## Work item
Lines from the line with "left shoulder: (767, 157)" to the line with "nose: (445, 172)" in the entries below, and only those, must be output exactly, with both ends included.

## Supplied data
****************

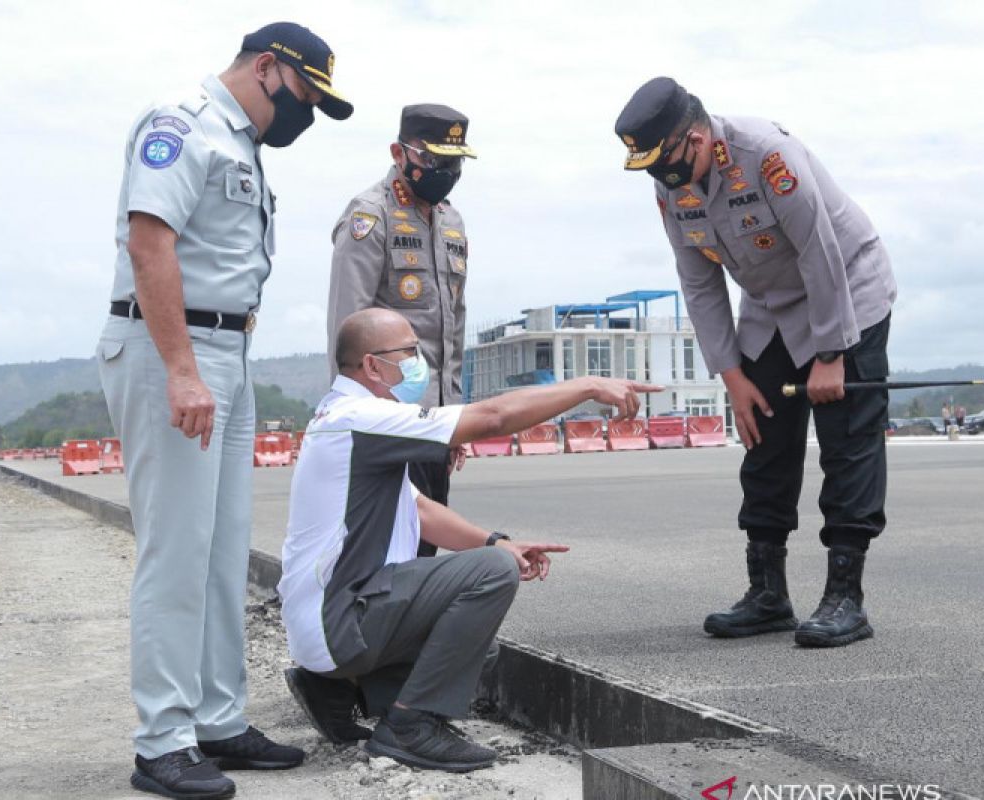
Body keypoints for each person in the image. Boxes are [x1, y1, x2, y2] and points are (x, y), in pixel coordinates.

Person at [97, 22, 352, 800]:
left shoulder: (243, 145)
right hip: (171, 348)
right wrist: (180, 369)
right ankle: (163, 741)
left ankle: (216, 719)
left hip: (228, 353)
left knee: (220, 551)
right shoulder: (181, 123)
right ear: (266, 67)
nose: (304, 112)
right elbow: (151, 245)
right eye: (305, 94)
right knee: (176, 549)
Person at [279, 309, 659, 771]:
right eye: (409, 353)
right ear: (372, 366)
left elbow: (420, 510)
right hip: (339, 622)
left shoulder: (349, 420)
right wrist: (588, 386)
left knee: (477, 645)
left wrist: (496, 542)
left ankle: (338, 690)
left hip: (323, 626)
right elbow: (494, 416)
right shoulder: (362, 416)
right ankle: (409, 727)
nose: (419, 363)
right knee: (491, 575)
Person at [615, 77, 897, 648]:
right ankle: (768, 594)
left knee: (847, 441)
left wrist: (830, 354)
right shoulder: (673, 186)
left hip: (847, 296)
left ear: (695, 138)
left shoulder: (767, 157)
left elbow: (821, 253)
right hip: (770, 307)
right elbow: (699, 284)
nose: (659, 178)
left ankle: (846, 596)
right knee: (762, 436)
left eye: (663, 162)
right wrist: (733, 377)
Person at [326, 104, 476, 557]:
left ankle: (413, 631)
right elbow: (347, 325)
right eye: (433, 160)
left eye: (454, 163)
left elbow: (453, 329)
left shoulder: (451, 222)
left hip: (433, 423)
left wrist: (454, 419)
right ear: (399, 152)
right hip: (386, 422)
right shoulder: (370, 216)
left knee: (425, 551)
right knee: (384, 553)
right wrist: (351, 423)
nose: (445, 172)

****************

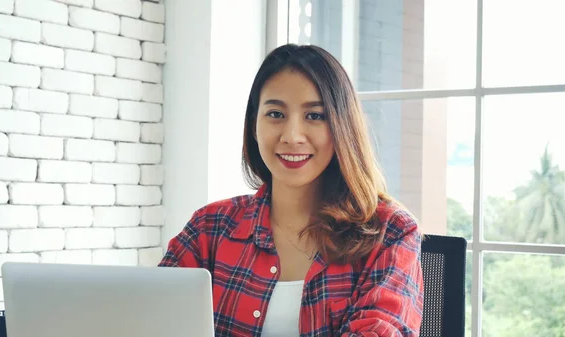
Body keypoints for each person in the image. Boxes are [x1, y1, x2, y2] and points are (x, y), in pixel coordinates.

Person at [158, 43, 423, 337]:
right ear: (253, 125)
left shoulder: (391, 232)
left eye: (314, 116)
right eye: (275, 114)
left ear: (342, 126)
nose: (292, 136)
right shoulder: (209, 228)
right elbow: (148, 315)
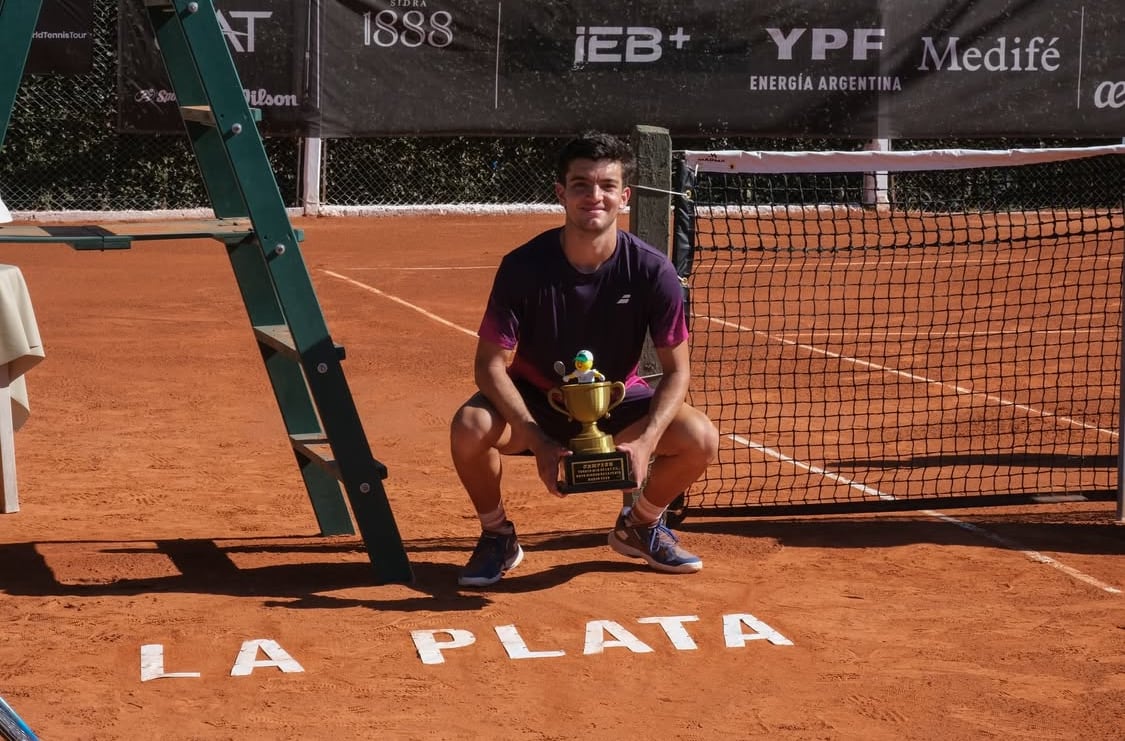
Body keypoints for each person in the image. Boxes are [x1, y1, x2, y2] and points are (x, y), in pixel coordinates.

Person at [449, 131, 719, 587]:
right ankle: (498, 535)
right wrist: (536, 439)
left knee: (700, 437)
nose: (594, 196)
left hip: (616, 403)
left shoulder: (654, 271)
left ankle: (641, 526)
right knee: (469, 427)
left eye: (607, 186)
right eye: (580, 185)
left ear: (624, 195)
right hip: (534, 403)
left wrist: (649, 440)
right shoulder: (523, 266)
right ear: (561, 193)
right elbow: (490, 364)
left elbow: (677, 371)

****************

## Exercise answer
left shoulder: (767, 157)
left elbow: (821, 253)
right hip: (770, 307)
right elbow: (699, 284)
nose: (659, 178)
left ankle: (846, 596)
right knee: (762, 436)
left eye: (663, 162)
right wrist: (733, 377)
Person at [326, 104, 476, 557]:
left ankle: (413, 631)
right elbow: (347, 325)
right eye: (433, 160)
left eye: (454, 163)
left elbow: (453, 329)
left shoulder: (451, 222)
left hip: (433, 423)
left wrist: (454, 419)
right ear: (399, 152)
right hip: (386, 422)
right shoulder: (370, 216)
left knee: (425, 551)
right knee: (384, 553)
right wrist: (351, 423)
nose: (445, 172)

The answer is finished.